阅读材料 -

在接下去的7年中,无数次的法律请愿、上诉和动议围绕着特里展开。迈克尔想要结束特里的生命,而特里的父母则坚决反对。这场官司是公民自由与宗教价值之间的对抗。特里是一名虔诚的天主教徒,因此就涉及这样的问题:她是否愿意以这样一种可能亵渎神明的方式结束自己的生命。罗马教皇曾一度亲自裁定这个官司,明确表示应该延续特里的生命。一方面,相关的新闻报道就像一部令人难过的肥皂剧,报道称特里的父母与丈夫的争执都是因为钱在作祟——给特里治疗不孕症的医生由于未能查出她患有贪食症而败诉,所以特里拥有一大笔财产。另一方面,从1993年起,迈克尔一直在与另一个女人约会,并于2002年和2004年分别与这个女人生了两个孩子。尽管如此,他却拒绝与特里离婚。他说,不愿离婚是因为他对特里仍有感情,但特里的父母坚称他不过是贪图她的财产。

又是几年过去了,其间特里的进食管无数次被拔掉,最后又在她父母的上诉之下被重新插上。公众对这场官司的兴趣越来越浓厚。政客也开始介入此事,因为他们发现,坚定地主张生命权便可以轻而易举地赢得极右派的选票。佛罗里达州州长杰布·布什通过了一条法规,这样他便有权干预此案并阻止特里的死亡。不过,人们随后发现,这条法规是违反宪法的。最后,就连杰布的哥哥——主张生命权的总统乔治W.布什也取消了休假计划,飞回华盛顿,穿着睡衣连夜签署了紧急法案。这项法案的主要目的是让一个人活着,这个人就是特里·夏沃。

这场政治和法律的激战最终以迈克尔的完全胜利收场。2005年3月31日,在特里·夏沃的进食管最后一次被拔掉的13天后,她离开了人世。

在这场漫长而痛苦的公开激辩中,有两个令人心碎的关键问题。第一,虽然特里的外形发生了变化,但以个性特征而言,她还是昏倒前的那个人吗?第二,如果脑损伤确实令她丧失了一切恢复正常意识的机会,是否有可能出现一种治疗方法让她恢复正常呢?特里·夏沃的案例绝不是一个独一无二的案例,全世界有10万多例类似的事件,每一位病人的家属肯定都会反复问自己上述两个问题。

生与死之间的薄纱

在评估特里这类病人还有多少意识时,首先要进行正常的诊断。如果病人始终闭着眼睛,完全没有知觉,那就是处于昏迷状态。如果病人时而睡着、时而醒来,有时还睁开双眼,但又看不出有意识的迹象,那就是处于植物人状态。有不少处于植物人状态的病人会有一定程度的康复,甚至重新恢复正常的意识;但是,大约有一半的病人无法康复。而且,处于植物人状态的时间越长,康复的几率就越小。对大脑“为何会有正常意识”所做的研究表明,植物人状态与丘脑的损伤关系密切,丘脑损伤的同时,联结丘脑与前额叶皮层之间的通路也会受损。对于那些长期没有恢复迹象的病人来说,情况尤其如此。不过,植物人状态也与大脑其他很多区域的损伤以及各种最初的起因有关,后者包括头部外伤、感染、药物过量等。如果植物人状态持续一个月,则属于持续性植物人状态。如果这种状态持续达一年(取决于损伤的程度以及在哪个国家做的诊断),则属于永久性植物人状态,也称PVS。进入PVS状态的病人,其康复的希望愈发渺茫。

待答问题 -
a) 把讲特里·夏沃的这篇文章里提到的具体年份全部列出来。
b) 请接着这篇讲特里·夏沃和植物人状态的文章的最后一句,往下续写一段。
这些记录来自别处,不是从上面这篇文章里摘的。

所列记录 -
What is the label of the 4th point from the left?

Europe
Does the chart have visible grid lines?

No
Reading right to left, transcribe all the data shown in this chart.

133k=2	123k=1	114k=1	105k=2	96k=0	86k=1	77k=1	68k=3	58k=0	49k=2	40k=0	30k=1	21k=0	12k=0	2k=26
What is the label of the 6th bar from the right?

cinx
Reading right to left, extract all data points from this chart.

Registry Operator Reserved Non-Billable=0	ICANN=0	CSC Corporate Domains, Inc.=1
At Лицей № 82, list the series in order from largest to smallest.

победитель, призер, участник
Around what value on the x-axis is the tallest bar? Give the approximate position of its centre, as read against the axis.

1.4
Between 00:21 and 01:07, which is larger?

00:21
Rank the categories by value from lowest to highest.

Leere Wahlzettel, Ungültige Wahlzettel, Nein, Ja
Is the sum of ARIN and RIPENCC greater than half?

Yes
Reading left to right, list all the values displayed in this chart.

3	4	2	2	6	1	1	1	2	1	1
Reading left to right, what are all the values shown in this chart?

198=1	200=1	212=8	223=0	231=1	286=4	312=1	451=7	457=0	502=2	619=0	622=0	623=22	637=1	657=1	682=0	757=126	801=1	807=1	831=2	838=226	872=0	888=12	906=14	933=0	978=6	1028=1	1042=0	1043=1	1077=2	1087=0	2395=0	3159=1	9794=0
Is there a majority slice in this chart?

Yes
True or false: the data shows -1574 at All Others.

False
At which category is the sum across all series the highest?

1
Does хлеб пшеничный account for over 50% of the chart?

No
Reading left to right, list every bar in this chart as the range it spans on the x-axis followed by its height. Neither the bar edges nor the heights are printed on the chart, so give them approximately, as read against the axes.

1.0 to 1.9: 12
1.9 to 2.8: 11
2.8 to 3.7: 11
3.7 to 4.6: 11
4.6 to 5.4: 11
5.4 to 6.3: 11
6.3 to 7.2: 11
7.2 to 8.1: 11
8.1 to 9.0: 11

本题答案 -
a) 1993年、2002年、2004年、2005年

b)
但是,如果病人的病情确有好转,而且略微呈现出一些意识的迹象,比如目光能够随着某件东西而移动,或者可以听从命令而挪动手臂,那么就可以把他提升到微意识状态。要区分昏迷状态和植物人状态相当简单,只要看他的眼睛是否会睁开和闭上即可。但是,要区分植物人状态和微意识状态则要困难得多。虽然植物人状态与昏迷状态相比,病情似乎有所好转,但问题在于,处于植物人状态的病人的意识可能仍是一片空白。因此,要让家属确信病人还有意识,而且有恢复的可能性,关键是要能进一步诊断出病人处于微意识状态。

病人的某些外在迹象,如哭泣、微笑或者磨牙,很容易让家属误以为他们有希望恢复意识。但事实上,这些其实都是反射动作,不管有没有意识都会出现。尽管医生在解释这些令人惊讶的原始动作时会非常谨慎,但实际上他们往往也会觉得很难分清这些只是随意的声音和动作,还是不易察觉的真正的意识迹象。临床医生通过寻找那些暗示病人存在意识的行为,来区分永久性植物人状态和微意识状态。比如,病人究竟能不能说话?他会追随你的目光吗?他的举动是有目的性的吗?通常来说,要在那些经常全身抽搐或四肢痉挛性抽动、时睡时醒的病人身上寻找这些证据是非常具有挑战性的。这种颇为随意的方法意味着,要为这类病人做出准确的诊断非常困难。根据某项研究,常规的临床观察做出的诊断中有43%都是误诊——通常是把那些应该归入微意识状态一类的病人诊断为植物人状态。随着各种精心设计的评定量表的使用,行为评估的方法也会慢慢变得合理起来,因为这些评定量表可以用一定的标准来检验和量化各种诊断指标,以此确定该将病人归入哪一类。但是,即便这种改进过的方法有时也会将人引入歧途。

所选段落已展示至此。